→ **Exercise instructions**:
Across the lines of the records below, how many have the string "CIRCLE" in them? Answer with the number alone.
========================================================================
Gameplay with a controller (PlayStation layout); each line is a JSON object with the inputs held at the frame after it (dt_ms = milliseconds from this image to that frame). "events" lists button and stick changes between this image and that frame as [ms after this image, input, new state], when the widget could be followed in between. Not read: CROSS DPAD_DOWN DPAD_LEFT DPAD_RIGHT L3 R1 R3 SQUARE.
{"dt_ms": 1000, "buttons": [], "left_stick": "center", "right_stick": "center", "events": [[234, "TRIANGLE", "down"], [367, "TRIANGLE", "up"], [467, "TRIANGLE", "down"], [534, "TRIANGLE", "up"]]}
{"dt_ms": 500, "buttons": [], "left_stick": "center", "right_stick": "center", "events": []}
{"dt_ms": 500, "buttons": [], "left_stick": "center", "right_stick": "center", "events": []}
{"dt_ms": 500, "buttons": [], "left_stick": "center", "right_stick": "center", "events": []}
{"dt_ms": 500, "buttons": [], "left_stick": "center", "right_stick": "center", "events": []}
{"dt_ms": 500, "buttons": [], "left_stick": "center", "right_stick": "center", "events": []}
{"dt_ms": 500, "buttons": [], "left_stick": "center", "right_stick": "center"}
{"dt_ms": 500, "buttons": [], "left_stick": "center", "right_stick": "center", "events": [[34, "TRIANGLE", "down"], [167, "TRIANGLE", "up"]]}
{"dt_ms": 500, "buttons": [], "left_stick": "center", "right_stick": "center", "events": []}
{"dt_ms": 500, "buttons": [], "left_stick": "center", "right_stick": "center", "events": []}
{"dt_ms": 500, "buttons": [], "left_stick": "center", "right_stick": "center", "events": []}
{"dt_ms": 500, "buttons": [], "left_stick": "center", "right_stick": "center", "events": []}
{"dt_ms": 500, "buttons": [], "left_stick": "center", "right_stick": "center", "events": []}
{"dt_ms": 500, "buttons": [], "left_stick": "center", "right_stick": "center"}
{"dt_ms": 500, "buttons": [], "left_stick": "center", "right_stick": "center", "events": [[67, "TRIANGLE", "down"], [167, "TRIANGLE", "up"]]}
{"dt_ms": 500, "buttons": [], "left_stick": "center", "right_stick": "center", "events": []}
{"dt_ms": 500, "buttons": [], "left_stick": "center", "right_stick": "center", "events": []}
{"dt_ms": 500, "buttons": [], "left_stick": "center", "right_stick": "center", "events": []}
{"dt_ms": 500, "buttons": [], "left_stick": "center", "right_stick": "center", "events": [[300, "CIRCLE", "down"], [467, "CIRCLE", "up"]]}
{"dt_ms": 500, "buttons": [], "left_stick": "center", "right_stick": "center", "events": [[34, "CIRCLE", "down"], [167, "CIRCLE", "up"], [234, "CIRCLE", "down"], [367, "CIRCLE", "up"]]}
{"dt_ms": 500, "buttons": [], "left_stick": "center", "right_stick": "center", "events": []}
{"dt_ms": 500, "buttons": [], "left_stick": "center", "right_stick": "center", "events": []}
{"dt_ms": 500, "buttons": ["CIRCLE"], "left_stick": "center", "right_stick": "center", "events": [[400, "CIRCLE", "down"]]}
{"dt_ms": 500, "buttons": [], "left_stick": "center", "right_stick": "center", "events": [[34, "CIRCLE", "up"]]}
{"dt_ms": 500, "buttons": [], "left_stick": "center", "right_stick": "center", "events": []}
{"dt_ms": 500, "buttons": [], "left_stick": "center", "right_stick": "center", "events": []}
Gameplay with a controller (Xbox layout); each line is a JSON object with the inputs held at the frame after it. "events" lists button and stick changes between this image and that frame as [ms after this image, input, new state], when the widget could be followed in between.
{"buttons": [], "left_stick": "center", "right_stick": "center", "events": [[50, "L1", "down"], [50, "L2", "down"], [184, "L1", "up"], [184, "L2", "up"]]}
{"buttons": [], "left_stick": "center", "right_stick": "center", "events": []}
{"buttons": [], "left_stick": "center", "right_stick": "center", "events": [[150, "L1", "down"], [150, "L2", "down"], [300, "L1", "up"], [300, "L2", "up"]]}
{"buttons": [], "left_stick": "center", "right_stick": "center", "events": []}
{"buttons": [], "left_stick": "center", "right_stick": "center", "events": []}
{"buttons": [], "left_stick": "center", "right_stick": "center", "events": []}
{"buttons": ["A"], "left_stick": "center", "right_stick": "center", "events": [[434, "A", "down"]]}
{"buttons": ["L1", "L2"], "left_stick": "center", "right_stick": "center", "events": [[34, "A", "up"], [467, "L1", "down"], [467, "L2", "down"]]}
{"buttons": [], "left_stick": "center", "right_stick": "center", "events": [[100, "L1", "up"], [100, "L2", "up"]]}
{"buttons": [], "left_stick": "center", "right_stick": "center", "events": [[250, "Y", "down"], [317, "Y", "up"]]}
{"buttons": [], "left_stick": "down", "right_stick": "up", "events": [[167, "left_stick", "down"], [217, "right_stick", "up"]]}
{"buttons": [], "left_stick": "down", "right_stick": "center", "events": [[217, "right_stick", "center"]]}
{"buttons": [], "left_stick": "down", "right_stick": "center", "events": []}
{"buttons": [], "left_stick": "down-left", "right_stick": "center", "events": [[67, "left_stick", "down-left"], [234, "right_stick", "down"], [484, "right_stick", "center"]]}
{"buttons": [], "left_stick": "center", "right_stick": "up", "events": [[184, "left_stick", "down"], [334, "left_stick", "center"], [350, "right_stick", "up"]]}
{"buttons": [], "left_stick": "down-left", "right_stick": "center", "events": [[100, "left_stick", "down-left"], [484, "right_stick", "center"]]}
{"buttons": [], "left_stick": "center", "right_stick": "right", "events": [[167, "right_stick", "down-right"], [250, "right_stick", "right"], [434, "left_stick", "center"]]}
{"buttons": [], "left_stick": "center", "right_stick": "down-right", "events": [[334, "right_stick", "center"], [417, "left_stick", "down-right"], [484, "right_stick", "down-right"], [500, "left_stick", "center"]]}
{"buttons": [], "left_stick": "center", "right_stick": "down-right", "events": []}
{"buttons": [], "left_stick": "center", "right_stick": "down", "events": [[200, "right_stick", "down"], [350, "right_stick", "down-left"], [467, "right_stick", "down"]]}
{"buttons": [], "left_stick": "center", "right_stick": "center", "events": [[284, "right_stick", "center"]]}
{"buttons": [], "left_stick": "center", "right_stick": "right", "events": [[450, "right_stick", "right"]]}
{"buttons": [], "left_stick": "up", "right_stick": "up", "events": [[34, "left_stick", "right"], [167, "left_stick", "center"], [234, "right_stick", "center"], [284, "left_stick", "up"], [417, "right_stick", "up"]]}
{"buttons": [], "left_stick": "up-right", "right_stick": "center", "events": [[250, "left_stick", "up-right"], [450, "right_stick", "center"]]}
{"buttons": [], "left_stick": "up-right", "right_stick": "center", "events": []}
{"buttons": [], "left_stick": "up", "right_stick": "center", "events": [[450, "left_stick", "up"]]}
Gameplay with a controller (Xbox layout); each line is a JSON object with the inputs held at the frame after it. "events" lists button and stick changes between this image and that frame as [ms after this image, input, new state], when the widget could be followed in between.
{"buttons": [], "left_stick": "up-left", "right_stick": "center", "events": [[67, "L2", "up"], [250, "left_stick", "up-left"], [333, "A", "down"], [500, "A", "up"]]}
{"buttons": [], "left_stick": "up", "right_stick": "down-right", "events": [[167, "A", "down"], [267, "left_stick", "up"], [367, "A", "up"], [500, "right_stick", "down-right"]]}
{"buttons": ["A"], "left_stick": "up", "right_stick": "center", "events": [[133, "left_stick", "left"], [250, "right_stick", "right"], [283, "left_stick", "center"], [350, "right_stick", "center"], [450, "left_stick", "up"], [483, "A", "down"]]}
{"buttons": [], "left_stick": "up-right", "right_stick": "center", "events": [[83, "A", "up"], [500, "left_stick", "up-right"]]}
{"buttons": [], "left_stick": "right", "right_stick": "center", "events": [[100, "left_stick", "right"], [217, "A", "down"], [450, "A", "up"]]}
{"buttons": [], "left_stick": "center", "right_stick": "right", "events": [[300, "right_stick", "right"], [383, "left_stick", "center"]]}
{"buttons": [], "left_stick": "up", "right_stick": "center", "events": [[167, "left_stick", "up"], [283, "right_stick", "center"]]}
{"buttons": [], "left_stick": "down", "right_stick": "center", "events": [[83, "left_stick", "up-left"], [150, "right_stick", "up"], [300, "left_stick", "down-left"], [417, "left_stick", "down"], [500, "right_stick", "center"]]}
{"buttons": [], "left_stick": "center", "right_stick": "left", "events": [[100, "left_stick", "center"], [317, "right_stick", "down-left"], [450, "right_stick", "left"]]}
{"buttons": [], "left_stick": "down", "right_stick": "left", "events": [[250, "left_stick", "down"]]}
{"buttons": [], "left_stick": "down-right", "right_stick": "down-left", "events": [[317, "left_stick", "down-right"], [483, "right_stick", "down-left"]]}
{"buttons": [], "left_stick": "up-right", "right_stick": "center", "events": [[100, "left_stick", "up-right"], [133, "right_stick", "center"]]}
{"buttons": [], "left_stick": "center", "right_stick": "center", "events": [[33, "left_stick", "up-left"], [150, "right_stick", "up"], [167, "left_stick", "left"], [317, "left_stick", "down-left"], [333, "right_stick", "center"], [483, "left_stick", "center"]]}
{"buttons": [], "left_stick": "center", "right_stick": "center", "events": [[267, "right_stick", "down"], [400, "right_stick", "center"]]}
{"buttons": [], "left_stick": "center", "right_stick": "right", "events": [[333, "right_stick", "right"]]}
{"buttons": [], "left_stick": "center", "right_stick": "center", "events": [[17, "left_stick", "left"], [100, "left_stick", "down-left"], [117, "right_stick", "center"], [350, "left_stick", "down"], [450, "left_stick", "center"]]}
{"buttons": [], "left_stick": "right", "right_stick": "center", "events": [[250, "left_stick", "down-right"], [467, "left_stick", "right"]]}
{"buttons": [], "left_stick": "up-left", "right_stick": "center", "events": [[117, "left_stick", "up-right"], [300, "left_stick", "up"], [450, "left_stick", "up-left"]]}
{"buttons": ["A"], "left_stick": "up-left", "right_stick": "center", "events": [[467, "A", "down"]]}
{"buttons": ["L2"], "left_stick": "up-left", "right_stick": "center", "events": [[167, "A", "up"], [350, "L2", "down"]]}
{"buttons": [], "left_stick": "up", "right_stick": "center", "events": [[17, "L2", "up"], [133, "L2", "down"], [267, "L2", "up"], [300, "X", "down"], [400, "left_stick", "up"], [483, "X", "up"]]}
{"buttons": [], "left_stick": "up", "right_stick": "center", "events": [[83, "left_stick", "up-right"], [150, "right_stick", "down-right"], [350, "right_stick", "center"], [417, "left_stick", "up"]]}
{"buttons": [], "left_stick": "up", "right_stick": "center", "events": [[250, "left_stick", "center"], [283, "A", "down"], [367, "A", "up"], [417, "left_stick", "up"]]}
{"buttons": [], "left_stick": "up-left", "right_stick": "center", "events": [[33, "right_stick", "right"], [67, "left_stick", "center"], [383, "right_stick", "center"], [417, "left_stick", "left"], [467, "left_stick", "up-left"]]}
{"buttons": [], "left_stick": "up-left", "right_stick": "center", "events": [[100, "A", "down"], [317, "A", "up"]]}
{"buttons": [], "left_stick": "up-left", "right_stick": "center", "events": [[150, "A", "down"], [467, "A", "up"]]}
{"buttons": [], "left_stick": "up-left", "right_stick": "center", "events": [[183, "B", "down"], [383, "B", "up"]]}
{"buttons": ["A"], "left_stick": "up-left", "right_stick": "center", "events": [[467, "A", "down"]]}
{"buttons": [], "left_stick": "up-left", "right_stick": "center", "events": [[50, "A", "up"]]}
========================================================================
→ **Task solution**:
4